Europa kann Serie- das haben wir hier immer wieder mit interessanten Beispielen beschrieben. Aber kann Europa auch vermarkten? Als Watchever noch Vivendi-Tochter war, gab es dort "The Returned" zu sehen- eine Produktion der Vivendi-Tochter CANAL+. Oder besser gesagt, "Les Revenants", wie es im französischen Original heißt. Die Serie gefiel den US-Amerikanern so gut, dass sie ihr den "Emmy" für die beste ausländische Produktion verliehen und dann sofort die ganze Geschichte noch einmal selbst produzierten. Statt in ein französisches Bergdorf kehren die Verstorbenen nun in das kleine Caldwell im US-Bundesstaat Washington zurück. Womit wir zurück beim Thema wären. Denn das Plagiat die Kopie gibt es ab 10. März bei Netflix zu sehen.

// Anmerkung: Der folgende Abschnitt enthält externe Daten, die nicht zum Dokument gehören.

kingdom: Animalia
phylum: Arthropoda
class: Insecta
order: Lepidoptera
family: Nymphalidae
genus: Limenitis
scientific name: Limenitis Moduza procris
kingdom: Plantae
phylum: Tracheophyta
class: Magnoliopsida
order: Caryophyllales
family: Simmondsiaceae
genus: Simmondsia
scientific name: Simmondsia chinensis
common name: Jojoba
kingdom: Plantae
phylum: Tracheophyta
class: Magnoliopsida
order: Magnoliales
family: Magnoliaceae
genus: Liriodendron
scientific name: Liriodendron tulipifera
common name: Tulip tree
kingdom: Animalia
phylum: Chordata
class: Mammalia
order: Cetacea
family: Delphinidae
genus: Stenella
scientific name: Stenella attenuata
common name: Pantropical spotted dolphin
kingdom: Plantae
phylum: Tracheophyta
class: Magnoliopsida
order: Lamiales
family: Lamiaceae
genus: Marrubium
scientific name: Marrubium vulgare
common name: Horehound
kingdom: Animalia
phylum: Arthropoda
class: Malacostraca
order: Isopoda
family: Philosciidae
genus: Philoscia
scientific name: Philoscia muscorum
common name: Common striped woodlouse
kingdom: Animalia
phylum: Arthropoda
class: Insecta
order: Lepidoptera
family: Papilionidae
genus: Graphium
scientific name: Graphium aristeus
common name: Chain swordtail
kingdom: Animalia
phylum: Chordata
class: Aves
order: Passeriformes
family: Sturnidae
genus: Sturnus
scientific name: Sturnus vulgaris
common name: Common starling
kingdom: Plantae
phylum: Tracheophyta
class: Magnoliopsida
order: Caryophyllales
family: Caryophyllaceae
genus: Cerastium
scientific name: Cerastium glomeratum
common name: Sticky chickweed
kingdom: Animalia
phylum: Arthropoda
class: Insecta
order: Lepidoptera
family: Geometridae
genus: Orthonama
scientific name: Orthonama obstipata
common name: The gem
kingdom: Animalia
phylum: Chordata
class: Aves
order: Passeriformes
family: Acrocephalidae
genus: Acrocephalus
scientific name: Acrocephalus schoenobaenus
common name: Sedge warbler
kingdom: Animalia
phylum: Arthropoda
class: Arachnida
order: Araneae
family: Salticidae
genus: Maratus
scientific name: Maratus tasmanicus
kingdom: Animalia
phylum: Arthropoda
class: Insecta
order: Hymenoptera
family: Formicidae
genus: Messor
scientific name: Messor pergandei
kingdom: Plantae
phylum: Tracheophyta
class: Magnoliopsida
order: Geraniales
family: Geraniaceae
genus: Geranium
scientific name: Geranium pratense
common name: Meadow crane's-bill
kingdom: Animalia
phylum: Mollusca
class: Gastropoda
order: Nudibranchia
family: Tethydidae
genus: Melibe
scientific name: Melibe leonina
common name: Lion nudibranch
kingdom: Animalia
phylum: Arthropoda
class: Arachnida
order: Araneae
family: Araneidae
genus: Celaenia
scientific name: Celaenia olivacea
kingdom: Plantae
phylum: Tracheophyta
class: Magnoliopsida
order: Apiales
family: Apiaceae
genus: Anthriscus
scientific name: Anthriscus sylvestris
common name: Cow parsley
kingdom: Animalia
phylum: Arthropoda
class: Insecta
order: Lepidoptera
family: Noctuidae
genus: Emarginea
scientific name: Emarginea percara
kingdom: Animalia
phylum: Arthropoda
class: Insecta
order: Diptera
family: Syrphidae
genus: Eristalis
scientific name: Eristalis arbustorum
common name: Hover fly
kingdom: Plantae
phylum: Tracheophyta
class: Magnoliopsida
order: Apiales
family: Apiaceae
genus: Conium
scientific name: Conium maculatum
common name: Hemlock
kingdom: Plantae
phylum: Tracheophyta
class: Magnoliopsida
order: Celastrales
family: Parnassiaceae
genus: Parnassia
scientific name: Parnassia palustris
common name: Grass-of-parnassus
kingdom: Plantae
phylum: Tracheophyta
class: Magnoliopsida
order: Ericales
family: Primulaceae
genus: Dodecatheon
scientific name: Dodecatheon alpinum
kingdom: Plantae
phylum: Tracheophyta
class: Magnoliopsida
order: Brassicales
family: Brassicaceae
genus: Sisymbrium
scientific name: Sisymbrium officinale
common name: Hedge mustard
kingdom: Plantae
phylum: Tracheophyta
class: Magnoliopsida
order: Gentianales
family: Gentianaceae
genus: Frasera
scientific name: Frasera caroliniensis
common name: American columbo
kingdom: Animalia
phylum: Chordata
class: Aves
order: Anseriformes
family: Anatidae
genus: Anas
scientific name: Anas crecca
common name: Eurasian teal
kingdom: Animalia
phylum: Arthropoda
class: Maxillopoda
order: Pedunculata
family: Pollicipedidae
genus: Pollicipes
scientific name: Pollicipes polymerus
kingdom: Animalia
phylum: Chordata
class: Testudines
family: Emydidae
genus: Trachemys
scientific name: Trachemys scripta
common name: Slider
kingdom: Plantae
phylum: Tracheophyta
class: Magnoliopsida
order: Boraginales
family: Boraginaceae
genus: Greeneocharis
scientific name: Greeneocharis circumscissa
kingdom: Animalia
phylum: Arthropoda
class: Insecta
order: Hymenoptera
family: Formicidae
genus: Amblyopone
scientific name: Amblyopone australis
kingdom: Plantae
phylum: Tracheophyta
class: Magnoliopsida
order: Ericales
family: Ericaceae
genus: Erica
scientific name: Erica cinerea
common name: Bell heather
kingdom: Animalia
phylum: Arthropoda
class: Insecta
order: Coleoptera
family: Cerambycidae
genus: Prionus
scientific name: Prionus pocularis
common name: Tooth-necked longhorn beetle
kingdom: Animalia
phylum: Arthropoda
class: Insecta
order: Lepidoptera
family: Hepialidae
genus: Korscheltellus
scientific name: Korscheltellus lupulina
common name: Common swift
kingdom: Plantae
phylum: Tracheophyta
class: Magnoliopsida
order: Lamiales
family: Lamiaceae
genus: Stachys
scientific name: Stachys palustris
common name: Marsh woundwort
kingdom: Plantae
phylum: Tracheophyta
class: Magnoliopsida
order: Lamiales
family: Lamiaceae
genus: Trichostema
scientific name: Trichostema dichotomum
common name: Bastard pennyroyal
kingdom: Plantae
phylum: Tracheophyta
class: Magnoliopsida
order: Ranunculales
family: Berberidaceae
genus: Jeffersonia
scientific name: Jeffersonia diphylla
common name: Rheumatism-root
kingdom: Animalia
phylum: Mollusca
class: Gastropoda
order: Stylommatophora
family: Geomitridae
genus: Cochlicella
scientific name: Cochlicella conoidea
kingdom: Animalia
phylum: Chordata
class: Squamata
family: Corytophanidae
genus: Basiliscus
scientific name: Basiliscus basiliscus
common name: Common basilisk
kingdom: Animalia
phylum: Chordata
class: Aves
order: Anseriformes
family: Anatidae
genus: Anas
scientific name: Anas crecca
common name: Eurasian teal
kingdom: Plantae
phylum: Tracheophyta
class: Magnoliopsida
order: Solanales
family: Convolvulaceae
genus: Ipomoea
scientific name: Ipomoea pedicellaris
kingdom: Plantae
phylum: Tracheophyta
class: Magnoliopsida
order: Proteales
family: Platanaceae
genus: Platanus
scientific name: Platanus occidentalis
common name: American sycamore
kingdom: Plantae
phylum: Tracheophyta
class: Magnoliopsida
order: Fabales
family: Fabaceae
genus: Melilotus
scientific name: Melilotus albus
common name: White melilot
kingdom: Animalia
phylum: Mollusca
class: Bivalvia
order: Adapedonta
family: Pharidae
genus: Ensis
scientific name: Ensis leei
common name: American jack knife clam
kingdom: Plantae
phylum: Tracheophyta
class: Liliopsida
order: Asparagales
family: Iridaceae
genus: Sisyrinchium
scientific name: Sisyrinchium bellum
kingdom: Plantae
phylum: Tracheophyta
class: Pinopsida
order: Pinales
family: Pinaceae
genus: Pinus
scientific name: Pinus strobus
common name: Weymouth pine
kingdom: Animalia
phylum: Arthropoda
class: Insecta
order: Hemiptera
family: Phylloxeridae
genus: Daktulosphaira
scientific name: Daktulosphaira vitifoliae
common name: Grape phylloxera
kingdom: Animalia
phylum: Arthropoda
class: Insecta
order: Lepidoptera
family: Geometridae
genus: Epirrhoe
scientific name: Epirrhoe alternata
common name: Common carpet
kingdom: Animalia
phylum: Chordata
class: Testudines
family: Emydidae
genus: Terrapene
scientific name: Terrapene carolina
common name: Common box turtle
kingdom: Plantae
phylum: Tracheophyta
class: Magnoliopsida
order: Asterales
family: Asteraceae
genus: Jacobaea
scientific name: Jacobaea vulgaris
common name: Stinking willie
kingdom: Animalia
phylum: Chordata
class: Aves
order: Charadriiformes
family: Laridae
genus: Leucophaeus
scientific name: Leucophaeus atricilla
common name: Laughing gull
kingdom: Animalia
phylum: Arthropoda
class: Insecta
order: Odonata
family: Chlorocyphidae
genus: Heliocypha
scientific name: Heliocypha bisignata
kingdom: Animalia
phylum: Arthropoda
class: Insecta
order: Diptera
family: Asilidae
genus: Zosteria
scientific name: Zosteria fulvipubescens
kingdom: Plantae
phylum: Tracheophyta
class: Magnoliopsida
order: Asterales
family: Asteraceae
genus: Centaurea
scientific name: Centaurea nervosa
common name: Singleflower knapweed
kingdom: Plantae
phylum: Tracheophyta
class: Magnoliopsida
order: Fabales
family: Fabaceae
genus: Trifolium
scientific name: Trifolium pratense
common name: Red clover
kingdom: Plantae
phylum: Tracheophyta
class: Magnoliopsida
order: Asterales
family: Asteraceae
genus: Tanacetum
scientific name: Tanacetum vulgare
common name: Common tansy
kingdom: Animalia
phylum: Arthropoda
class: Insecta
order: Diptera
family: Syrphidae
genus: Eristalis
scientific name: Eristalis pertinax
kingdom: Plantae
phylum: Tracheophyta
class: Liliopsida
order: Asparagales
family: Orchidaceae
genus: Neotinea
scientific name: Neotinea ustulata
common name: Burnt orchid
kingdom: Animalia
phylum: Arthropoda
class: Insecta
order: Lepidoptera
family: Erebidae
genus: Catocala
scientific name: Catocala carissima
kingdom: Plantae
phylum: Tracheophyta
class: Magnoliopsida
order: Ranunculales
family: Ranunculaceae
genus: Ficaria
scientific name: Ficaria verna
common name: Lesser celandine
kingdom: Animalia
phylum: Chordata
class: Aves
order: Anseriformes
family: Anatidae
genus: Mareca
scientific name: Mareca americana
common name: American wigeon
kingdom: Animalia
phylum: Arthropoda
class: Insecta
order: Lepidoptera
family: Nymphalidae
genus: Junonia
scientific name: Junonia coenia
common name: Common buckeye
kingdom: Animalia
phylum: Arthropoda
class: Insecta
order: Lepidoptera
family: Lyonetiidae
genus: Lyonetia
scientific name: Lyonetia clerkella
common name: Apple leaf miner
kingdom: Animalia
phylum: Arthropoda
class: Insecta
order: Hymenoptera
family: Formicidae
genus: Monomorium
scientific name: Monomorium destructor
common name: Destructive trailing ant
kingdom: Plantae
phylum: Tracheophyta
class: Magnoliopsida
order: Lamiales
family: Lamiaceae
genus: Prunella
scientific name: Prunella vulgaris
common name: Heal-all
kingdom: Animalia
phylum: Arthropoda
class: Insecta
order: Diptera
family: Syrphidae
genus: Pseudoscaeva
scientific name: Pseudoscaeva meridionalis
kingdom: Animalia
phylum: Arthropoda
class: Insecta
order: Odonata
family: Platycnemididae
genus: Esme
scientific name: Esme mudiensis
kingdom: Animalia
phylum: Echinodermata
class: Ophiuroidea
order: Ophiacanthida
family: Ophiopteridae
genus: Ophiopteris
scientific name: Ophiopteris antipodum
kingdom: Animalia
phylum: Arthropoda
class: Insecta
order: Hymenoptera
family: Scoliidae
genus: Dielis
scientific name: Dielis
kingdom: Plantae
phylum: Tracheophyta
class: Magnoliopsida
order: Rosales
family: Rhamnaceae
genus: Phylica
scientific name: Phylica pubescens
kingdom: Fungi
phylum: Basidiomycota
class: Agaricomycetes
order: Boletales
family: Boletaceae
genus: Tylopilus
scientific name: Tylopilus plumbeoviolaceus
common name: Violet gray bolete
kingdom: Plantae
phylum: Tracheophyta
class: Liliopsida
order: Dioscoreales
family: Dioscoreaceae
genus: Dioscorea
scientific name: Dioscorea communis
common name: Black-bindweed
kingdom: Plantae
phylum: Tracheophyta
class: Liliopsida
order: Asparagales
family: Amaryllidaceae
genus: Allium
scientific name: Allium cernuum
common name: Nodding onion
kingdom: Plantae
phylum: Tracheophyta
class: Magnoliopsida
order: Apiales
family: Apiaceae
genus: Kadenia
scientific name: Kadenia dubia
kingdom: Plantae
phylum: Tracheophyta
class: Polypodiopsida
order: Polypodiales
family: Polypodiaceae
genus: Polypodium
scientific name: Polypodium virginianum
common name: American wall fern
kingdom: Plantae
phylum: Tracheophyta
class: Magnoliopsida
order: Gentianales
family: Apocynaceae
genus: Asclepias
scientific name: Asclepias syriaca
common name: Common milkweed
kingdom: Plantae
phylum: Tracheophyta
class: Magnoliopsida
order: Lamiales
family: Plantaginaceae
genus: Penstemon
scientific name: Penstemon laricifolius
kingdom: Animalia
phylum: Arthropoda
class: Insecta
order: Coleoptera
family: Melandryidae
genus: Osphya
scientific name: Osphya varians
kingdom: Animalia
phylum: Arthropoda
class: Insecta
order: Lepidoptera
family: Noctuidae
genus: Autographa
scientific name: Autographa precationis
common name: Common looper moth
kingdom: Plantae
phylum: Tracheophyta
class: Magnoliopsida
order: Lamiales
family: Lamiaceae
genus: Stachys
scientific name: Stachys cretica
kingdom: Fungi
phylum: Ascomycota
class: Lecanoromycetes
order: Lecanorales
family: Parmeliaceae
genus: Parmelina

So richtig begeistern kann mich das Monatsprogramm wieder einmal nicht. Netflix muss in Deutschland auf sein globales März-Highlight, die dritte Staffel von "House of Cards", aus den bekannten Gründen verzichten und bewirbt auf allen Kanälen statt dessen weiterhin das im Februar gestartete Breaking Bad-Spinoff "Better Call Saul". Dazu gibt es die Serienstarts von "Unbreakable Kimmy Schmidt" und "Bloodline". Für die Spielfilm Fans bietet man unter anderem Triple X- Agenten, Mr. Bean und Adam Sandler (Leg dich nicht mit Zohan an). Dazu die Hollywood-Version von "Hansel und Gretel" (kein Schreibfehler), "Green Lantern", "Mr. Deeds" und "Twilight- bis zum Ende der Nacht".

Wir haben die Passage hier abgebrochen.